Every story told comes down to the most basic of themes:
Characters attempting to fulfill wants and needs.
(My wife actually personified the difference between a want and a need when she related her eighth Christmas telling her parents: I want a record player, but I need a wagon.)
I went searching for inspiration along this line of thinking (story telling themes) and I happened to stumble upon a comment about Lord of the Rings. It’s not exactly related to this theme of character wants and needs but, it explains common plots so well that I wanted to share it:
Thomas Munch: “I think some of the best stories have a mix of all basic plots – Lord of the Rings is a good example:
- Overcoming the Monster (Kill Sauron, Saruman , Orcs etc.)
- Rags to Riches (Aragorn to King)
- Quest (Destroy Ring)
- Voyage and Return (Mount Doom and home again)
- Comedy (Hobbits dialogue)
- Tragedy (Dead of Boromir)
- Rebirth (The Rohan king, the transformation of Gollum)
- Mystery (Is Frodo’s ring the One?)
- Rebellion against the one (Fight against Sauron)”
Considering each of those plot concepts, every one (perhaps excluding Comedy & Tragedy) exposes that simple tenet: Stories are about characters’ wants and needs.
As I continue my WIP: A Touch of Red (a post-apocalyptic tale of a fallout illness that changes people genetically,) I’m trying to imagine it in various plot lights.
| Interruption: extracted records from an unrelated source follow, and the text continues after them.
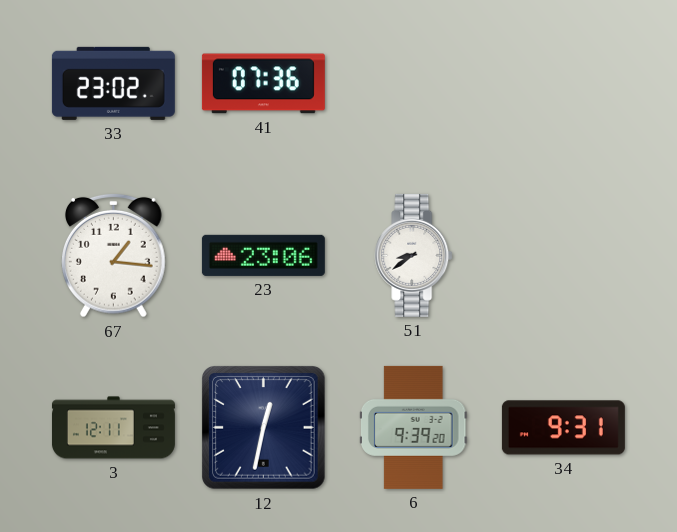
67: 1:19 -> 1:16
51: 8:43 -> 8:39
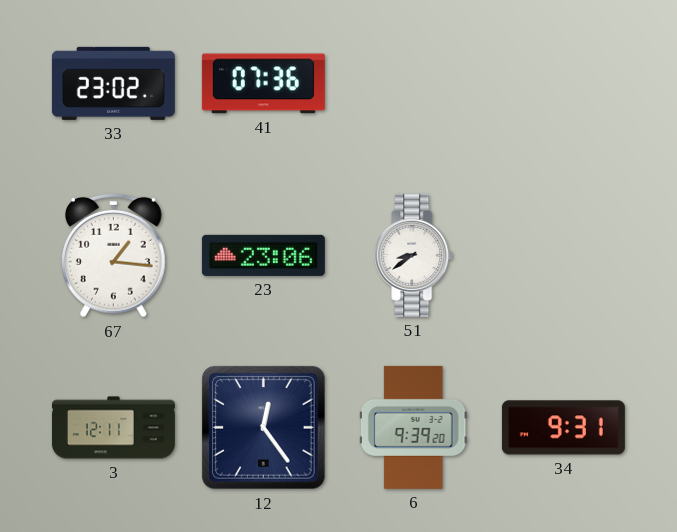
12: 12:32 -> 12:24
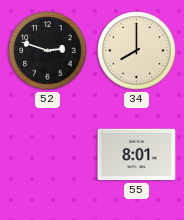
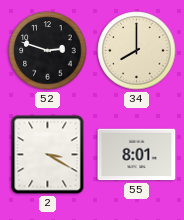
2: none -> 3:20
But as the quote above illustrates, many plot themes can be applied to stories. So, really, post-analysis of any story might expose the the fact that stories fit many plot concepts and that the focus should be on the character’s fulfillment path of their desires and their essential needs.
Force a character to need something out of their grasp, instill in them wants that conflict or divert them from fulfilling that need and fill the page describing the tension between them.